• Supplied entries:
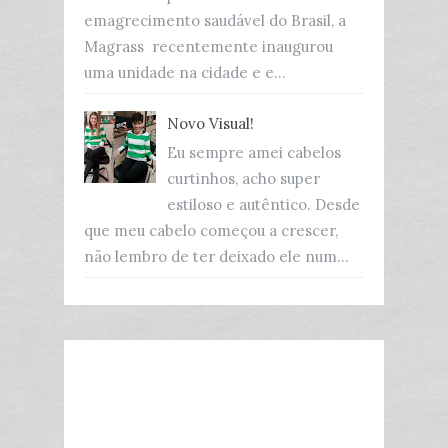
emagrecimento saudável do Brasil, a
Magrass recentemente inaugurou
uma unidade na cidade e e...
Novo Visual!
Eu sempre amei cabelos
curtinhos, acho super
estiloso e autêntico. Desde
que meu cabelo começou a crescer,
não lembro de ter deixado ele num...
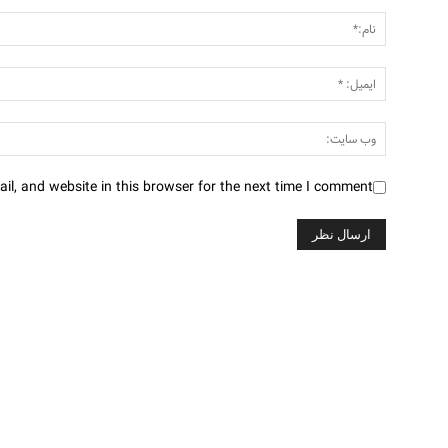
l, and website in this browser for the next time I comment.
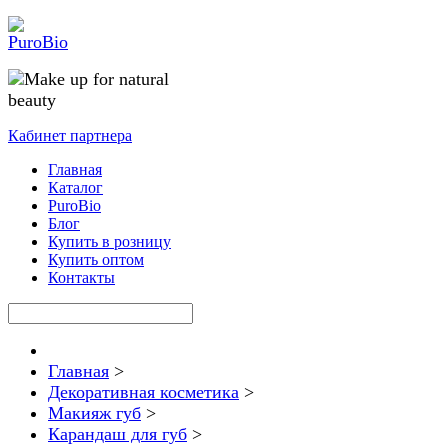
Кабинет партнера
Главная
Каталог
PuroBio
Блог
Купить в розницу
Купить оптом
Контакты
Главная
>
Декоративная косметика
>
Макияж губ
>
Карандаш для губ
>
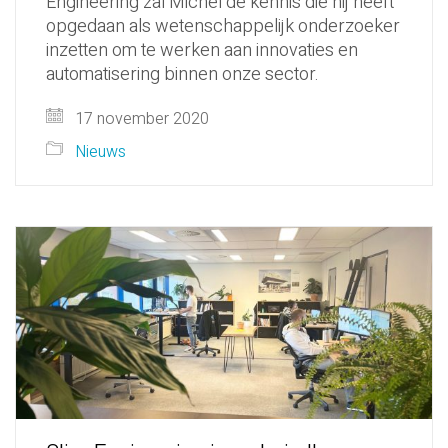
Engineering zal Michel de kennis die hij heeft
opgedaan als wetenschappelijk onderzoeker
inzetten om te werken aan innovaties en
automatisering binnen onze sector.
17 november 2020
Nieuws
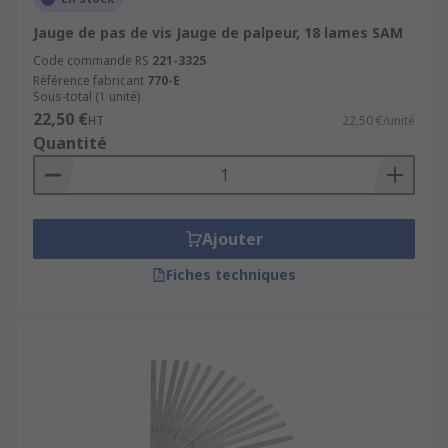
Jauge de pas de vis Jauge de palpeur, 18 lames SAM
Code commande RS
221-3325
Référence fabricant
770-E
Sous-total (1 unité)
22,50 €
HT
22,50 €/unité
Quantité
Ajouter
Fiches techniques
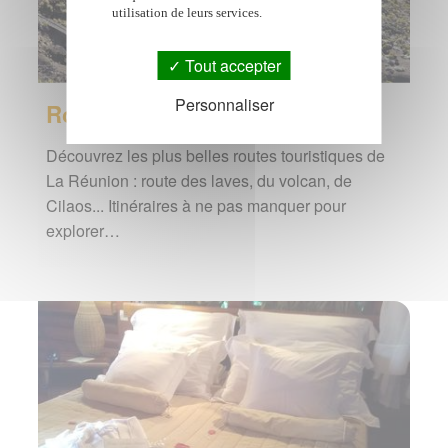
utilisation de leurs services.
Tout accepter
Personnaliser
Routes touristiques
Découvrez les plus belles routes touristiques de
La Réunion : route des laves, du volcan, de
Cilaos... Itinéraires à ne pas manquer pour
explorer…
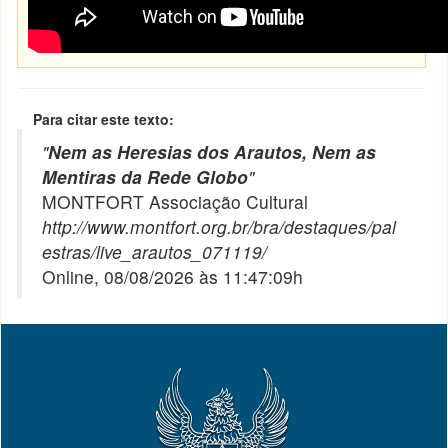
Para citar este texto:
"
Nem as Heresias dos Arautos, Nem as
Mentiras da Rede Globo
"
MONTFORT Associação Cultural
http://www.montfort.org.br/bra/destaques/pal
estras/live_arautos_071119/
Online, 08/08/2026 às 11:47:09h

• What this task involves: Reproduce the text of the listing above, changing "Nieuws" to "Berichten" and altering nothing else. Omit the pictures from your answer.

• Answer space:
emagrecimento saudável do Brasil, a
Magrass recentemente inaugurou
uma unidade na cidade e e...
Novo Visual!
Eu sempre amei cabelos
curtinhos, acho super
estiloso e autêntico. Desde
que meu cabelo começou a crescer,
não lembro de ter deixado ele num...
l, and website in this browser for the next time I comment.
Кабинет партнера
Главная
Каталог
PuroBio
Блог
Купить в розницу
Купить оптом
Контакты
Главная
>
Декоративная косметика
>
Макияж губ
>
Карандаш для губ
>
Engineering zal Michel de kennis die hij heeft
opgedaan als wetenschappelijk onderzoeker
inzetten om te werken aan innovaties en
automatisering binnen onze sector.
17 november 2020
Berichten
Jauge de pas de vis Jauge de palpeur, 18 lames SAM
Code commande RS
221-3325
Référence fabricant
770-E
Sous-total (1 unité)
22,50 €
HT
22,50 €/unité
Quantité
Ajouter
Fiches techniques
utilisation de leurs services.
Tout accepter
Personnaliser
Routes touristiques
Découvrez les plus belles routes touristiques de
La Réunion : route des laves, du volcan, de
Cilaos... Itinéraires à ne pas manquer pour
explorer…
Para citar este texto:
"
Nem as Heresias dos Arautos, Nem as
Mentiras da Rede Globo
"
MONTFORT Associação Cultural
http://www.montfort.org.br/bra/destaques/pal
estras/live_arautos_071119/
Online, 08/08/2026 às 11:47:09h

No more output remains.